Belief States
Motivation
Under partial observability the agent cannot know the true state. The belief state summarizes all information the agent has accumulated as a probability distribution over states (Russell and Norvig 2020). It is the correct input to planning in a POMDP because it is a sufficient statistic for the full action-observation history: knowing the belief is just as informative as knowing every past action and observation. (proof)
Definition
A belief is a probability distribution over states:
\[b : S \to [0, 1], \qquad \sum_{s \in S} b(s) = 1.\]

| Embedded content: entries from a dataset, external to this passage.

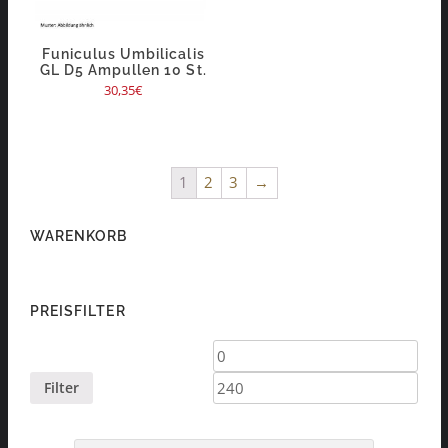
Funiculus Umbilicalis
GL D5 Ampullen 10 St.
30,35
€
1
2
3
→
WARENKORB
PREISFILTER
Min.
Max.
Preis
Preis
Filter
Products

The set of all beliefs is the belief simplex \(\Delta(S) \subset \mathbb{R}^{|S|}\). An agent that starts in a known state \(s_0\) has initial belief \(b_0(s) = \mathbf{1}[s = s_0]\); if the initial state is unknown it uses a prior \(b_0(s) = P(s_0 = s)\).
Belief Update
After taking action \(a\) and receiving observation \(o\), the agent updates its belief by Bayes’ rule:
\[b'(s') = \frac{O(o \mid s', a)\displaystyle\sum_{s \in S} P(s' \mid s, a)\, b(s)}{P(o \mid b, a)},\]

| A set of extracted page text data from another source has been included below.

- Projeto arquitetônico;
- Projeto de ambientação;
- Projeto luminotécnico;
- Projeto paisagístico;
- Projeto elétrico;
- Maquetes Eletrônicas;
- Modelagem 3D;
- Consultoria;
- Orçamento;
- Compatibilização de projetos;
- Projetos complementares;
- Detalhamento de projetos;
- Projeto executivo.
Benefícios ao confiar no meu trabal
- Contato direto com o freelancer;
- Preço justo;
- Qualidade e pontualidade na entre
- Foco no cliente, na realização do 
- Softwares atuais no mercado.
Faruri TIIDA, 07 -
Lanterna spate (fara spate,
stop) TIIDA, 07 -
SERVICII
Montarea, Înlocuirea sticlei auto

where the normalizing constant is:
\[P(o \mid b, a) = \sum_{s' \in S} O(o \mid s', a) \sum_{s \in S} P(s' \mid s, a)\, b(s).\]

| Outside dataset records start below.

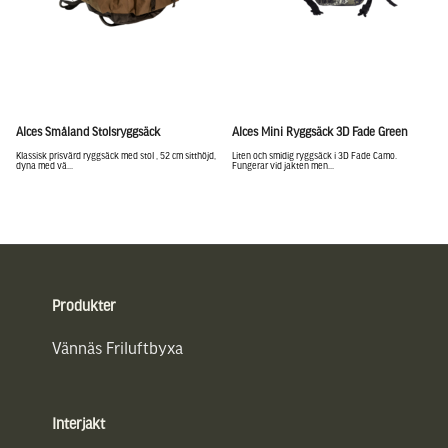
Alces Småland Stolsryggsäck
Alces Mini Ryggsäck 3D Fade Green
Klassisk prisvärd ryggsäck med stol , 52 cm sitthöjd,
Liten och smidig ryggsäck i 3D Fade Camo.
dyna med vä...
Fungerar vid jakten men...
Sidfot
Produkter
Vännäs Friluftbyxa
Interjakt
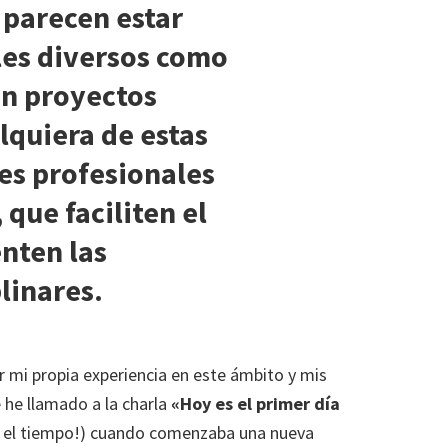
o parecen estar
les diversos como
en proyectos
lquiera de estas
des profesionales
que faciliten el
nten las
linares.
r mi propia experiencia en este ámbito y mis
 he llamado a la charla
«Hoy es el primer día
 el tiempo!) cuando comenzaba una nueva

This update is the Bayes filter. It runs in \(O(|S|^2)\) per step: for each next state \(s'\), sum over all current states \(s\).
The Belief MDP
Because the belief is a sufficient statistic, the POMDP can be reformulated as a fully observable MDP over the continuous state space \(\Delta(S)\):
- State: belief \(b \in \Delta(S)\)
- Action: same action set \(A\)
- Transition: \(b \xrightarrow{a,\, o} b'\) deterministically via the Bayes filter; stochastic from the agent’s perspective because \(o\) is random
- Reward: \(\rho(b, a) = \displaystyle\sum_{s \in S} b(s)\, R(s, a)\)
The belief MDP has the same optimal value as the original POMDP. Its state space is continuous (a simplex), so exact solution requires exploiting additional structure — see Partially Observable Markov Decision Processes.